<…> все было легче соломы и теряло себя. Эгейское море, ветер, песня, соленые паруса. Ультрамарин аллей, закапанных слезами шиитов. И типографии Дубровника, неужели? Да, и они. Свечи субботы в фортах баухауза Палестины. Хануккальные звери хасидских подсвечников Умани, так ведь? Венецианские альды с якорем и дельфином [Гольдштейн 2004: 27].
Эстетическое чутье и интуиция автора вынуждают дискурс проговариваться о том, что империя есть искусство и искусство есть империя, несмотря на его политические убеждения и философские амбиции, которые навязывают его мысли модные готовые схемы сглаженного постмодернистской иронией постимпериализма.
Между приверженностью этнической нации и восхищением политической империей находится территория подлинной империи – той, власть которой рассказчик признает безоговорочно: это империя красоты, воплощенная в искусстве. В отличие от первой, она не лишает ее приверженцев свободы, и, в отличие от второй, она не столь временна и произвольна. Красота – это идеальная, свободная и вечная империя без случайных границ и без законов необходимости, контингентная и в силу этого реально бытийствующая по ту сторону конечности, говоря словами Мейясу [Мейясу 2015]. Отсюда столь сложное отношение к нации. С одной стороны, «нет слова мощнее, чем нация <…>, о нация, нация, все мое от тебя, я капля из дождевой твоей тучи» [Гольдштейн 2004: 20–21], а с другой – «лишенцы предоставлены пестовать в себе нацию» [Гольдштейн 2004: 28]. Самоопределение «лишенец» хорошо согласуется как с виктимной парадигмой, довлеющей в романе, в которой разворачивается мрачное соревнование между евреями и армянами за роль ультимативной жертвы, так и с поэтикой «нехваток» и потерь, последовательно и сознательно применяемой автором. Но в то же время из всех этих нехваток складывается некая новая полнота, по самой своей сути неуловимая, но охватывающая все, чего она касается: эстетическая полнота империи. Если литература, в отличие от «художественной традиции», культивирует «признание вины и страдание» [Гольдштейн 2004: 117], то, с другой стороны, «самооговор [есть] предельное произведение искусства», «убийство в сочетании с раскаянием есть высшее деяние творчества» [Гольдштейн 2004: 118].

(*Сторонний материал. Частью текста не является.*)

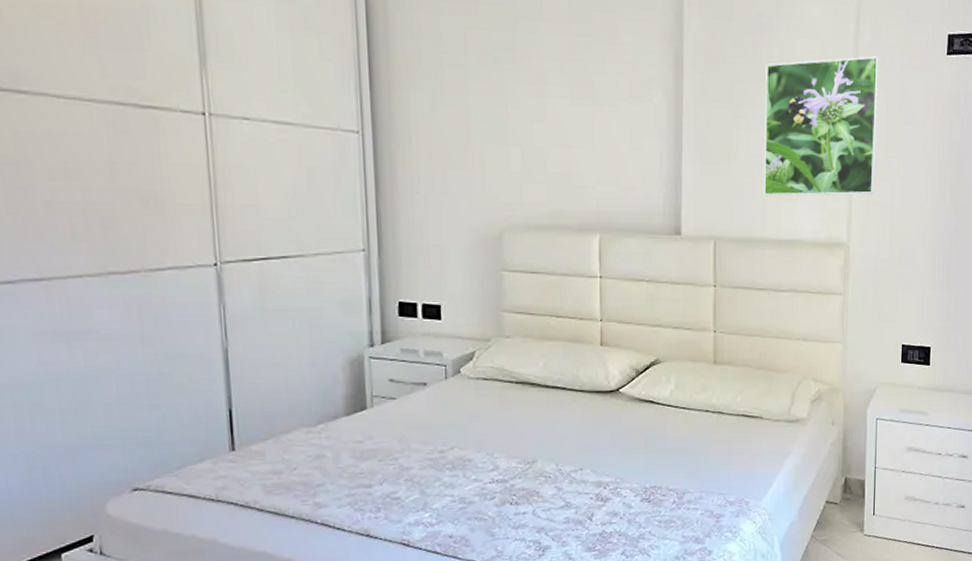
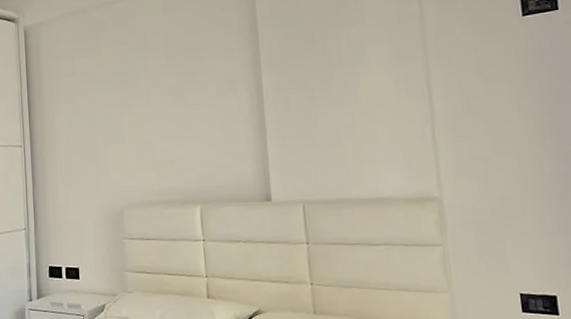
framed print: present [763,56,879,197] -> none [335,29,461,162]

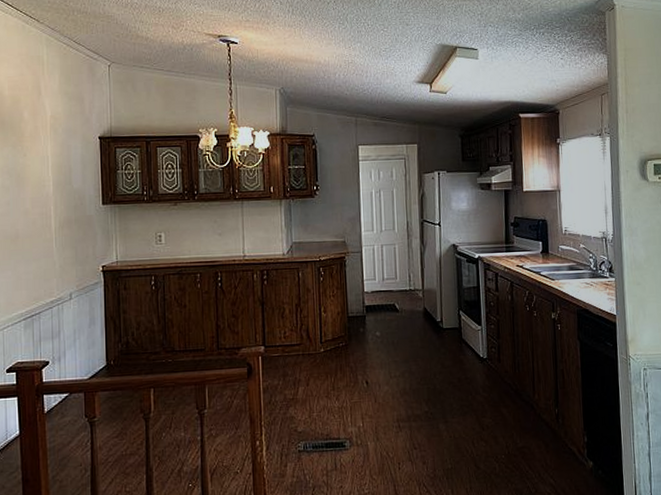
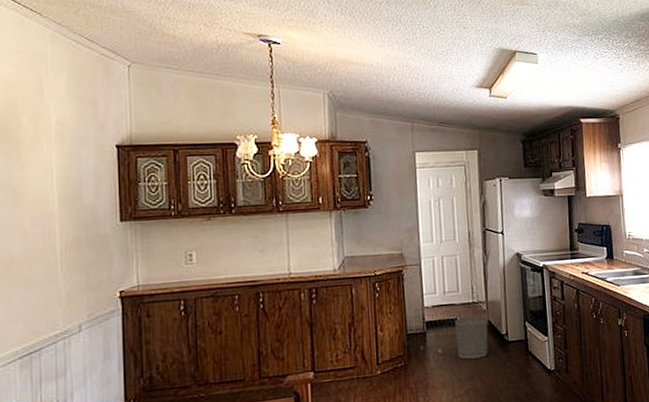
waste bin: none [393,302,423,343] -> present [455,316,488,360]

Воспроизводя и отчасти пародируя декадентское мировоззрение, Гольдштейн превращает его в мифологию, способную существовать уже вне исторического контекста, ее породившего, служащую для него тем языком, на котором он излагает открытое им знание об окружающем его мире. Основу мифологизма в данном случае составляет та чудесная нетрудность, с которой нехватка превращается во всеохватную полноту, а страдание и жертвенность – в красоту. Так, например, забвение может быть компенсировано тем, что Рикёр вслед за А. Бергсоном и Фрейдом называет «работой вспоминания» [Ricoeur 2004: 56], но заполнение пустот бывшего не в силах создать полноту всего, то есть включающего также и не бывшее, и возможное, и даже невозможное. На это способно только творчество, захватывающее, как объект желания, все данное и не-данное, но не с помощью политэкономии нехватки и достатка, забвения и вспоминания, а только чудом ничем не объяснимого прыжка красоты, подобного прыжку веры. Рожденное этим прыжком пространство тотальности и есть империя в мире Гольдштейна.